Futbolo klubas ROMAR, commonly known as ROMAR, was a Lithuanian football club in Mažeikiai, in the center of Mažeikiai District.

==History==
The club was created in 1992, when some football people from Mažeikiai asked sponsorship for FK Mažeikiai (also known as FK Jovaras).

The Lithuanian businessman Romas Marcinkevičius established a new football club and named it FK ROMAR. This club took over the place of FK Jovaras/Mažeikiai in the A Lyga. In 1993, ROMAR finished the league in sixth position, and in the 1993–94 A Lyga season, it won the Lithuanian championship. In 1995, Romar finished in third position.

Afterwards, ROMAR lost its main sponsor, as Romas Marcinkevičius left Lithuania and emigrated to Canada.

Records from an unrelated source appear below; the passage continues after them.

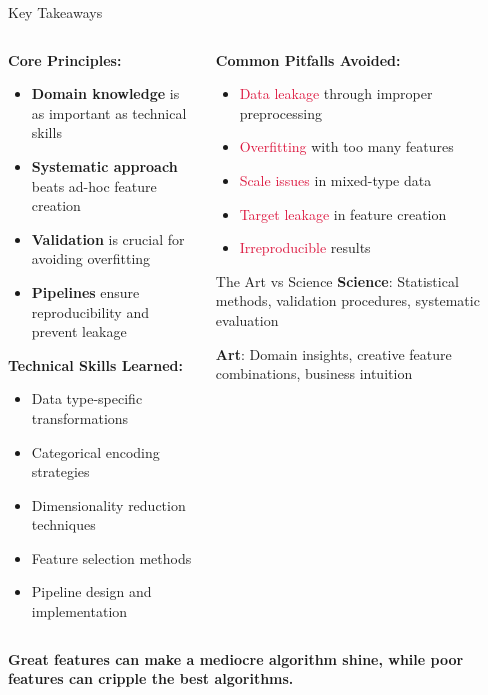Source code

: \documentclass[aspectratio=169,11pt]{beamer}
\begin{document}
\begin{frame}{Key Takeaways}
\begin{columns}
\begin{column}{0.5\textwidth}
\textbf{Core Principles:}
\begin{itemize}
\item \textcolor{forest}{\textbf{Domain knowledge}} is as important as technical skills
\item \textcolor{forest}{\textbf{Systematic approach}} beats ad-hoc feature creation
\item \textcolor{forest}{\textbf{Validation}} is crucial for avoiding overfitting
\item \textcolor{forest}{\textbf{Pipelines}} ensure reproducibility and prevent leakage
\end{itemize}

\vspace{0.3cm}
\textbf{Technical Skills Learned:}
\begin{itemize}
\item Data type-specific transformations
\item Categorical encoding strategies
\item Dimensionality reduction techniques
\item Feature selection methods
\item Pipeline design and implementation
\end{itemize}
\end{column}
\begin{column}{0.5\textwidth}
\textbf{Common Pitfalls Avoided:}
\begin{itemize}
\item \textcolor{crimson}{Data leakage} through improper preprocessing
\item \textcolor{crimson}{Overfitting} with too many features
\item \textcolor{crimson}{Scale issues} in mixed-type data
\item \textcolor{crimson}{Target leakage} in feature creation
\item \textcolor{crimson}{Irreproducible} results
\end{itemize}

\vspace{0.3cm}
\begin{block}{The Art vs Science}
\textbf{Science}: Statistical methods, validation procedures, systematic evaluation

\textbf{Art}: Domain insights, creative feature combinations, business intuition
\end{block}
\end{column}
\end{columns}

\vspace{0.5cm}
\begin{center}
\textcolor{navyblue}{\Large \textbf{Great features can make a mediocre algorithm shine, while poor features can cripple the best algorithms.}}
\end{center}
\end{frame}
\end{document}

The club dissolved in 1995.

=== ROMAR seasons ===

| Season | League | Tier | Place | Played | Won | Drawn | Lost | Goals+ | Goals- | Points | Cup | Europe |  | Notes |
|---|---|---|---|---|---|---|---|---|---|---|---|---|---|---|
| 1992–93 | A lyga | I | 6 | 27 | 11 | 4 | 12 | 27 | 27 | 36 | 1/4 f. |  |  |  |
| 1993–94 | A lyga | I | 1 | 22 | 17 | 4 | 1 | 53 | 10 | 38 | 1/2 f. |  |  |  |
| 1994–95 | A lyga | I | 3 | 22 | 15 | 4 | 3 | 51 | 14 | 34 | 1/2 f. |  |  |  |
| 1995–96 | A lyga | I | x | x | x | x | x | x | x | x | x |  |  |  |

==Achievements==

===Domestic===
LTU Lithuanian Championship:
- Champions - 1
1993–94
- 3rd place - 1
1994–95

==Stadium==
Club played their home matches in Mažeikiai Stadium.